Con el tiempo, el apodo “el Hígado” se volvería famoso en el pueblo y en muchos otros lugares de Michoacán.
Hacía algunos meses que en el pueblo se efectuaban peleas de box los sábados, la gente bajaba hasta las colindancias donde a un gringo se le había ocurrido la idea de construir un auditorio techado con lona, con un ring profesional en el centro. Los entablados laterales daban la idea de un pequeño estadio, era un espacio que superaba los mil metros de terreno, suficiente para sentar a unas trescientas personas. Las noches de sábado, aquel lugar se llenaba a reventar.
Las vendedoras de cerveza iban y venían entre el gentío.
Ese sábado fueron juntos a ver el box. Al terminar la función, el padre Rafael, a quien no está demás decir respetaban y conocían por doquier, se acercó al organizador para anotar a su boxeador.
–¿Y los gallos, padre, ya los dejó en el olvido? – le dijo el gringo en un español casi perfecto.
–Nombre… ¿Y este qué, no es un buen gallo?
–Oiga, claro que sí, tiene razón. Mire, le explico cómo está la cosa. Cada semana se sortean los nombres de cada categoría; veo que su muchacho es welter, entonces se sortea con los que son welter. Se hace la cartelera el miércoles, y ustedes ya el jueves saben quién es su contrincante.
–¿Tres días para estudiar al rival? – preguntó el padre un tanto ofuscado.
–Hombre, pues ¿cuánto quería? Si no son profesionales.
–Eso sí. Pero es muy poco tiempo. Ni hablar…
Una pelea de box es una lucha de estrategias. Es casi como una partida de ajedrez, quien tenga mejor estrategia, ese ganará. Por lo tanto, para enseñarle a su boxeador esos principios, tuvo que enseñarle a jugar ajedrez. Por las mañanas, luego de la misa de seis, entrenaban.
Y por las noches, antes de misa de ocho, jugaban ajedrez.
De nada valió conocer el nombre y apodo del contrincante, nunca lo habían visto pelear: Nicanor “el Bombardero”. Lo único que se sabía de él era que tiraba una zurda de miedo. Al parecer era suficiente saber, al menos, de lo que debían cuidarse. Los últimos dos días previos a la pelea, el entrenamiento versó acerca de cómo esquivar golpes de zurda.
Cuando llegó el sábado, la gente comenzó a bajar a la arena de box. Los carteles que habían pegado anunciaban el debut de Fernando alias “el Hígado” vs Nicanor “el Bombardero”. Aunque no era la pelea estelar, despertaba entre los aficionados una curiosidad extraña.
La pelea llegó a tres rounds, el Bombardero estaba exhausto, tal vez porque su peso rebasaba por mucho la categoría welter.
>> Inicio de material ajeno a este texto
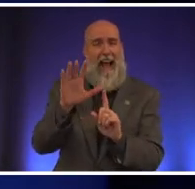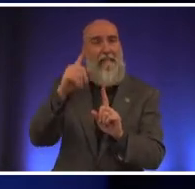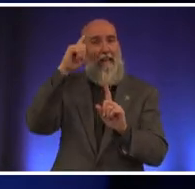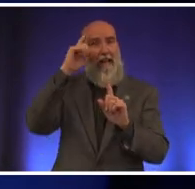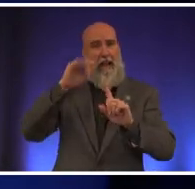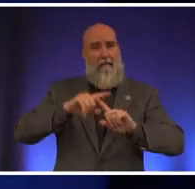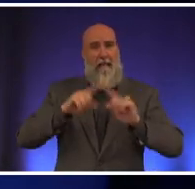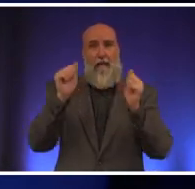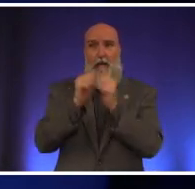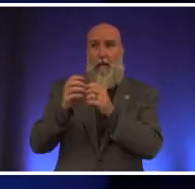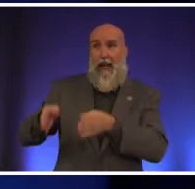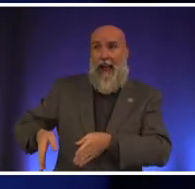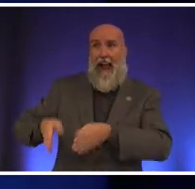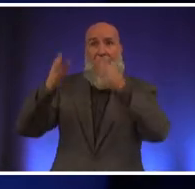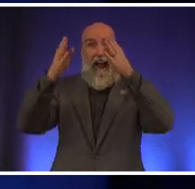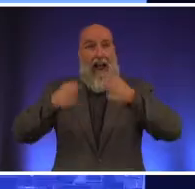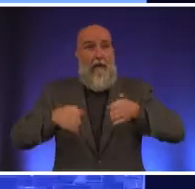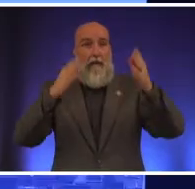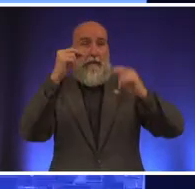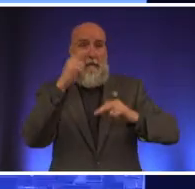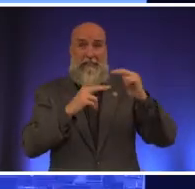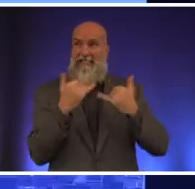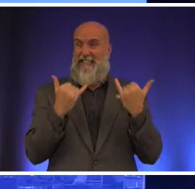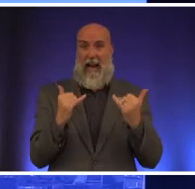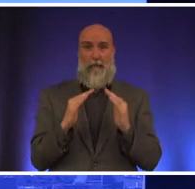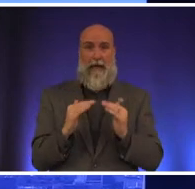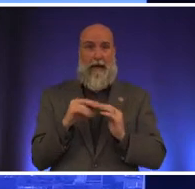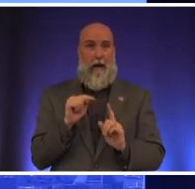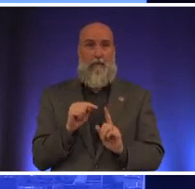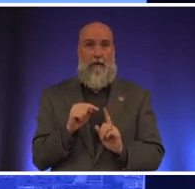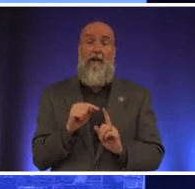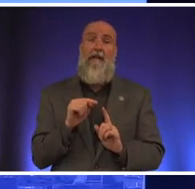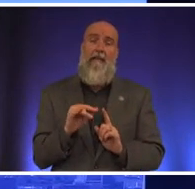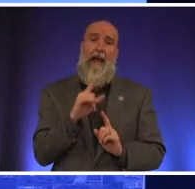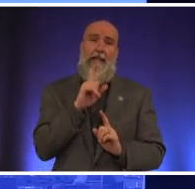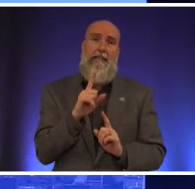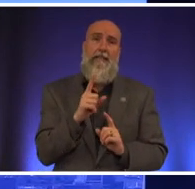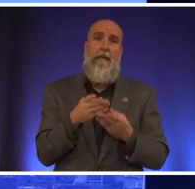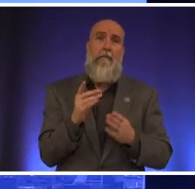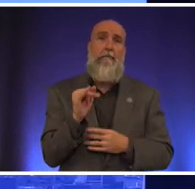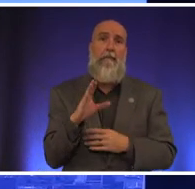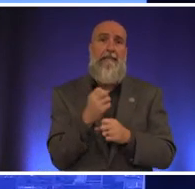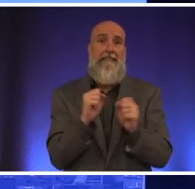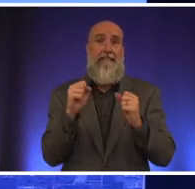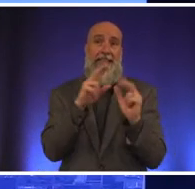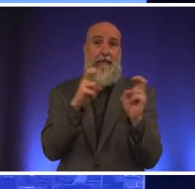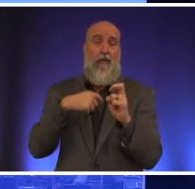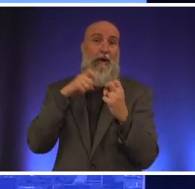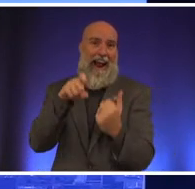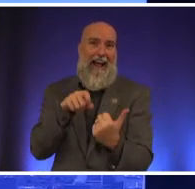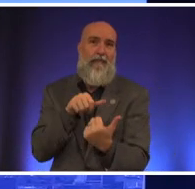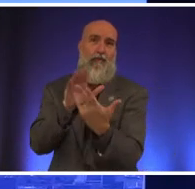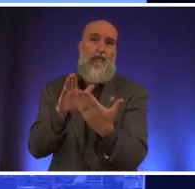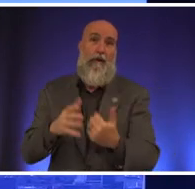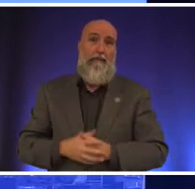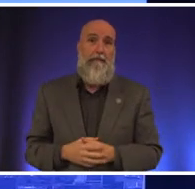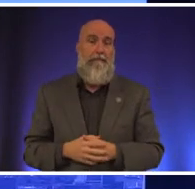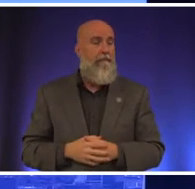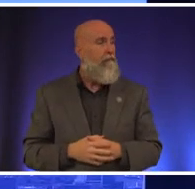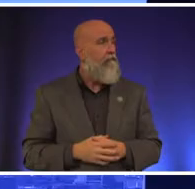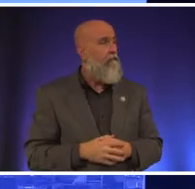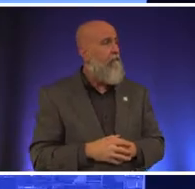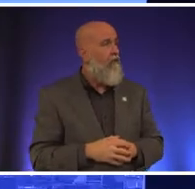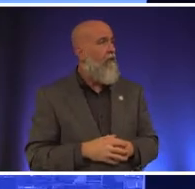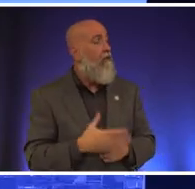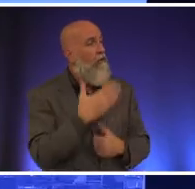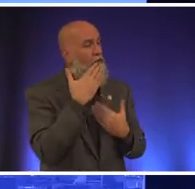terms of high rises and buildings in downtown that is also a public safety issue that we're going to have to address thank you so you touched on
A la mitad del tercer round, un gancho al hígado lo mandó a la lona. Fernando le clavó la mirada deseando que no se levantara, pero el Bombardero se puso de pie. Escuchó al padre Rafael gritar a sus espaldas: “Ve por él”.
Como si en ello se le fuera la vida, se abalanzó con golpes rectos y cruzados, pero un volado de mano derecha lo devolvió a la lona. “el Bombardero” estaba en otro planeta. El réferi terminó de contar: “diez”.
Había ganado su primera pelea. Había noqueado en su primera pelea. El padre celebraba como si fuera un niño. Era también su victoria.
Desde ese día, cada vez que alguien se encontraba con Fernando en la calle, lo saludaba con expresiones como: “Ese Hígado”. “Qué tal, Hígado”. “Buena pelea, Hígado”. El apodo se le quedó como una marca registrada.
Luego de cinco peleas invictas, le tocó la suerte de enfrentar a un exboxeador profesional. “El Hígado” y la lona se conocieron de cerca. Durante los cinco rounds que duró la contienda, el apodado “Kid Mantecas” fue como una espina en su costado. Una taza de su propio chocolate. Le magulló el hígado a más no poder. Hasta que un gancho que se le clavó en lo profundo del costado lo dobló bajo un dolor indescriptible. Aquella noche no durmió a causa del intenso dolor. Sobra decir que cada que iba al baño orinaba sangre. Ese fue el final de su meteórica carrera como púgil.